In discussing the evidence related to the effect of industry support on CME, Mr. Kawczak described the results from his Cleveland Clinic study, and asserted how the presence of commercial support – in and of itself – does not correlate with an increase of bias. He further noted how the evidence he found indicated no association between commercial funding and perceived bias.
As a result, he called for a shift in the debate regarding industry supported CME, which recognizes that industry funding is not the “problem.” Instead, the debate must focus on “Good CME,” which appropriately manages industry funds and leads to quality education & positively impacts patient care. This shift is necessary and simple, since current accreditation guidelines are effective in preventing bias.
John Michael O’Brien – Health Care Reform and CME
In discussing the impact health care reform will have on CME, John O’Brien noted how more people with insurance and/or lower drug costs will mean more drug use. More drug use will mean more drug spending, which will pose budget challenges for states and the federal government. The budget challenges will cause a change in payment methodology. This change in methodology and a focus on quality will create new incentives for innovation. These new incentives, coupled with new marketing rules and a focus on comparative effectiveness will lead to outcomes-based marketing and purchasing.
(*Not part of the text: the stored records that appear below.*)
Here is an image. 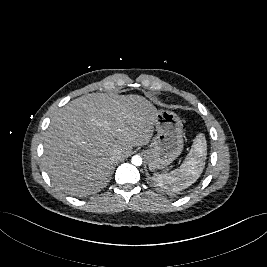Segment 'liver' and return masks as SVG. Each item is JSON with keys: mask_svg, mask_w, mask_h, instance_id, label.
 Listing matches in <instances>:
<instances>
[{"mask_svg": "<svg viewBox=\"0 0 267 267\" xmlns=\"http://www.w3.org/2000/svg\"><path fill=\"white\" fill-rule=\"evenodd\" d=\"M157 109L138 95L95 93L62 107L44 135L43 165L53 183L72 196L107 185L117 160L149 143Z\"/></svg>", "mask_w": 267, "mask_h": 267, "instance_id": "liver-1", "label": "liver"}]
</instances>
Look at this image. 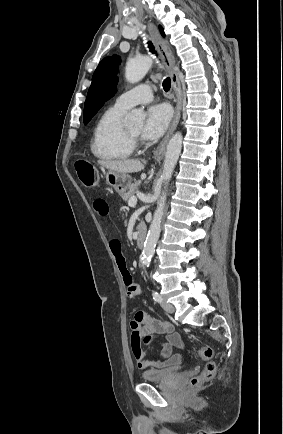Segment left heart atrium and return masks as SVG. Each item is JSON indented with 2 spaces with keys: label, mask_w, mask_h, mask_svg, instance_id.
Returning <instances> with one entry per match:
<instances>
[{
  "label": "left heart atrium",
  "mask_w": 283,
  "mask_h": 434,
  "mask_svg": "<svg viewBox=\"0 0 283 434\" xmlns=\"http://www.w3.org/2000/svg\"><path fill=\"white\" fill-rule=\"evenodd\" d=\"M171 109L166 104H155L149 107L141 130L147 140H156L166 131L171 120Z\"/></svg>",
  "instance_id": "39dd6f15"
}]
</instances>
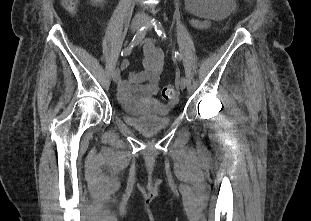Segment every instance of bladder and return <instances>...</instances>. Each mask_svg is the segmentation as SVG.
I'll list each match as a JSON object with an SVG mask.
<instances>
[{"label": "bladder", "mask_w": 311, "mask_h": 221, "mask_svg": "<svg viewBox=\"0 0 311 221\" xmlns=\"http://www.w3.org/2000/svg\"><path fill=\"white\" fill-rule=\"evenodd\" d=\"M123 122L142 135H155L172 125V108L152 98L145 104L122 103Z\"/></svg>", "instance_id": "obj_1"}]
</instances>
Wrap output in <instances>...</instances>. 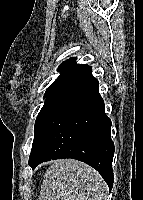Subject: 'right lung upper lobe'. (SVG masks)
<instances>
[{
    "label": "right lung upper lobe",
    "instance_id": "right-lung-upper-lobe-1",
    "mask_svg": "<svg viewBox=\"0 0 143 200\" xmlns=\"http://www.w3.org/2000/svg\"><path fill=\"white\" fill-rule=\"evenodd\" d=\"M75 60L76 58L68 59L59 66L58 71H60V75L57 79L63 81L83 68L88 67L86 64L75 63Z\"/></svg>",
    "mask_w": 143,
    "mask_h": 200
}]
</instances>
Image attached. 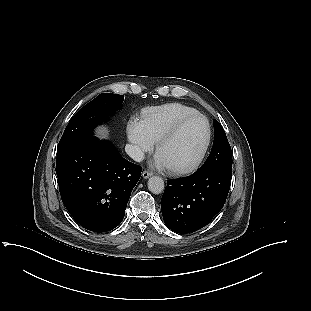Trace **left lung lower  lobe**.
I'll use <instances>...</instances> for the list:
<instances>
[{
  "instance_id": "0a47b994",
  "label": "left lung lower lobe",
  "mask_w": 311,
  "mask_h": 311,
  "mask_svg": "<svg viewBox=\"0 0 311 311\" xmlns=\"http://www.w3.org/2000/svg\"><path fill=\"white\" fill-rule=\"evenodd\" d=\"M231 170L212 166L192 175L167 180L161 200L165 224L177 233L194 232L220 212L231 184Z\"/></svg>"
}]
</instances>
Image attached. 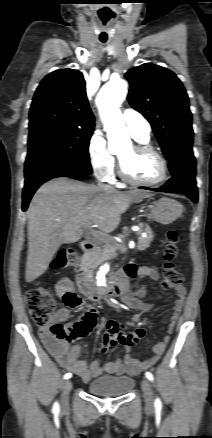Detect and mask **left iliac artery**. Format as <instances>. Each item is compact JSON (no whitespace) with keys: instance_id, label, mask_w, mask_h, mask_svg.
Wrapping results in <instances>:
<instances>
[{"instance_id":"left-iliac-artery-1","label":"left iliac artery","mask_w":212,"mask_h":438,"mask_svg":"<svg viewBox=\"0 0 212 438\" xmlns=\"http://www.w3.org/2000/svg\"><path fill=\"white\" fill-rule=\"evenodd\" d=\"M145 375H146V377H147L150 381H153V375H152L150 372H146ZM155 405H156L157 407H161V406H162L161 401H160L159 398H157V399L155 400Z\"/></svg>"}]
</instances>
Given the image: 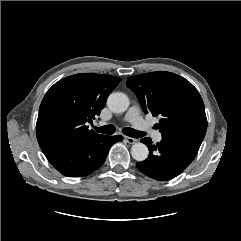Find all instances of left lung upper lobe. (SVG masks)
Segmentation results:
<instances>
[{"mask_svg":"<svg viewBox=\"0 0 241 241\" xmlns=\"http://www.w3.org/2000/svg\"><path fill=\"white\" fill-rule=\"evenodd\" d=\"M145 113L161 116L156 124L162 136L204 138L207 118L197 89L185 78L156 71L128 77L126 83Z\"/></svg>","mask_w":241,"mask_h":241,"instance_id":"obj_1","label":"left lung upper lobe"}]
</instances>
Ultimately, this cause and effect chain of new drug provisions, new insurer provisions, and new quality provisions will lead to an entirely new practice and business models for companies.
In the end, more patients in our health care system will mean the need for more doctors, and more health care providers, all of which will need medical education and CME to remain certified, licensed and up to date on the newest life saving technologies.